YOUR GOAL
Write out all the entries word for word and omit any pictures.

(Saved entries)
━━━━━━━━━━━━━━━━

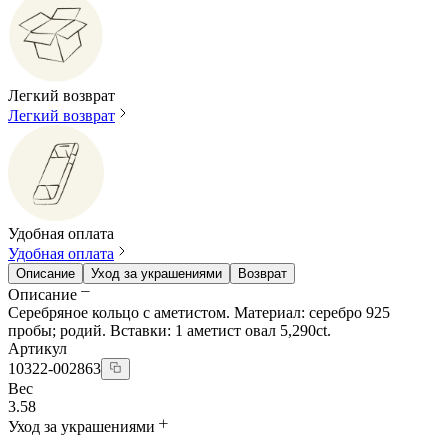
Легкий возврат
Легкий возврат
Удобная оплата
Удобная оплата
Описание
Уход за украшениями
Возврат
Описание
Серебряное кольцо с аметистом. Материал: серебро 925
пробы; родий. Вставки: 1 аметист овал 5,290ct.
Артикул
10322-002863
Вес
3.58
Уход за украшениями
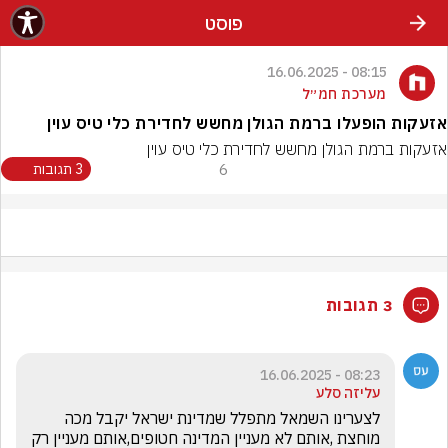
פוסט
08:15 - 16.06.2025
מערכת חמ״ל
אזעקות הופעלו ברמת הגולן מחשש לחדירת כלי טיס עוין
אזעקות ברמת הגולן מחשש לחדירת כלי טיס עוין
6
3 תגובות
3 תגובות
08:23 - 16.06.2025
עליזה סלע
לצערינו השמאל מתפלל שמדינת ישראל יקבל מכה 
מוחצת ,אותם לא מעניין המדינה חטופים,אותם מעניין רק 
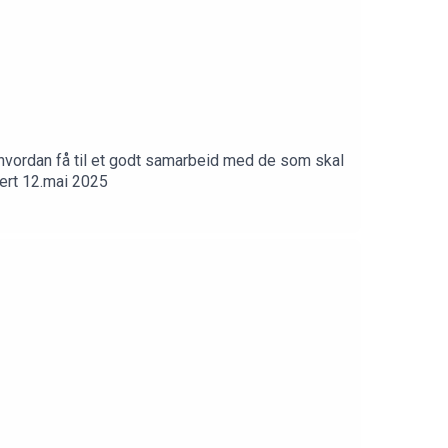
 hvordan få til et godt samarbeid med de som skal
ert 12.mai 2025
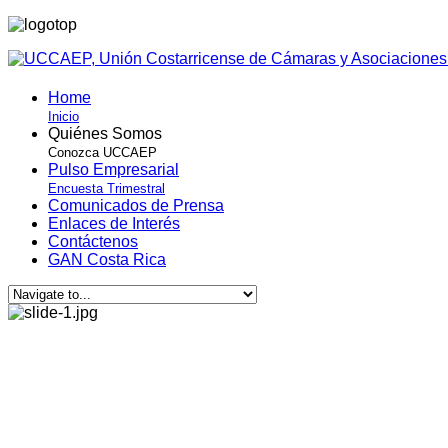
Home
Inicio
Quiénes Somos
Conozca UCCAEP
Pulso Empresarial
Encuesta Trimestral
Comunicados de Prensa
Enlaces de Interés
Contáctenos
GAN Costa Rica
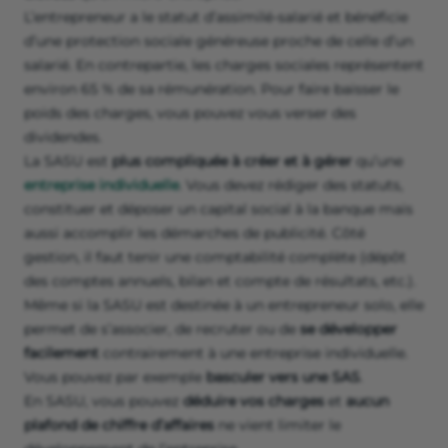
L’entrepreneur a le statut d’assimilé-salarié et bénéficie
d’une protection sociale généreuse proche de celle d’un
salarié. En contrepartie, les charges sociales représentent
environ 65 % de sa rémunération. Pour faire baisser le
poids des charges, vous pouvez vous verser des
dividendes.
La SASU est
plus compliquée à créer et à gérer
qu’une
entreprise individuelle
. Vous devez rédiger des statuts,
constituer et déposer un capital social à la banque mais
aussi accomplir les démarches de publicité. Côté
gestion, il faut tenir une comptabilité complète (dépôt
des comptes annuels, bilan et compte de résultats, etc.).
Même si la SASU est destinée à un entrepreneur solo, elle
permet de s’associer, de recruter ou de
se développer
facilement
contrairement à une entreprise individuelle.
Vous pouvez par exemple
basculer vers une SAS
.
En SASU, vous pouvez
déduire vos charges
et
aucun
plafond de chiffre d’affaires
ne vient limiter le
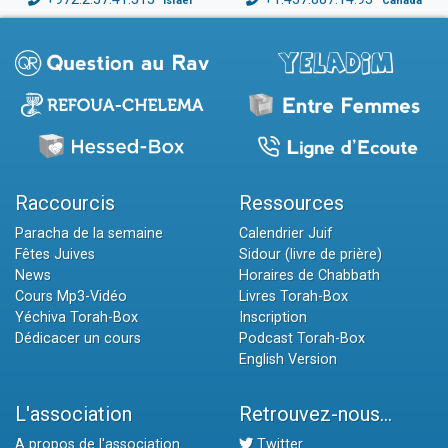
Israël
Canada
Raccourcis
Ressources
Paracha de la semaine
Calendrier Juif
Fêtes Juives
Sidour (livre de prière)
News
Horaires de Chabbath
Cours Mp3-Vidéo
Livres Torah-Box
Yéchiva Torah-Box
Inscription
Dédicacer un cours
Podcast Torah-Box
English Version
L'association
Retrouvez-nous...
A propos de l'association
Twitter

━━━━━━━━━━━━━━━━

REPLY TO THE EXERCISE
Легкий возврат
Легкий возврат
Удобная оплата
Удобная оплата
Описание
Уход за украшениями
Возврат
Описание
Серебряное кольцо с аметистом. Материал: серебро 925
пробы; родий. Вставки: 1 аметист овал 5,290ct.
Артикул
10322-002863
Вес
3.58
Уход за украшениями
פוסט
08:15 - 16.06.2025
מערכת חמ״ל
אזעקות הופעלו ברמת הגולן מחשש לחדירת כלי טיס עוין
אזעקות ברמת הגולן מחשש לחדירת כלי טיס עוין
6
3 תגובות
3 תגובות
08:23 - 16.06.2025
עליזה סלע
לצערינו השמאל מתפלל שמדינת ישראל יקבל מכה 
מוחצת ,אותם לא מעניין המדינה חטופים,אותם מעניין רק 
 hvordan få til et godt samarbeid med de som skal
ert 12.mai 2025
Home
Inicio
Quiénes Somos
Conozca UCCAEP
Pulso Empresarial
Encuesta Trimestral
Comunicados de Prensa
Enlaces de Interés
Contáctenos
GAN Costa Rica
L’entrepreneur a le statut d’assimilé-salarié et bénéficie
d’une protection sociale généreuse proche de celle d’un
salarié. En contrepartie, les charges sociales représentent
environ 65 % de sa rémunération. Pour faire baisser le
poids des charges, vous pouvez vous verser des
dividendes.
La SASU est
plus compliquée à créer et à gérer
qu’une
entreprise individuelle
. Vous devez rédiger des statuts,
constituer et déposer un capital social à la banque mais
aussi accomplir les démarches de publicité. Côté
gestion, il faut tenir une comptabilité complète (dépôt
des comptes annuels, bilan et compte de résultats, etc.).
Même si la SASU est destinée à un entrepreneur solo, elle
permet de s’associer, de recruter ou de
se développer
facilement
contrairement à une entreprise individuelle.
Vous pouvez par exemple
basculer vers une SAS
.
En SASU, vous pouvez
déduire vos charges
et
aucun
plafond de chiffre d’affaires
ne vient limiter le
Israël
Canada
Raccourcis
Ressources
Paracha de la semaine
Calendrier Juif
Fêtes Juives
Sidour (livre de prière)
News
Horaires de Chabbath
Cours Mp3-Vidéo
Livres Torah-Box
Yéchiva Torah-Box
Inscription
Dédicacer un cours
Podcast Torah-Box
English Version
L'association
Retrouvez-nous...
A propos de l'association
Twitter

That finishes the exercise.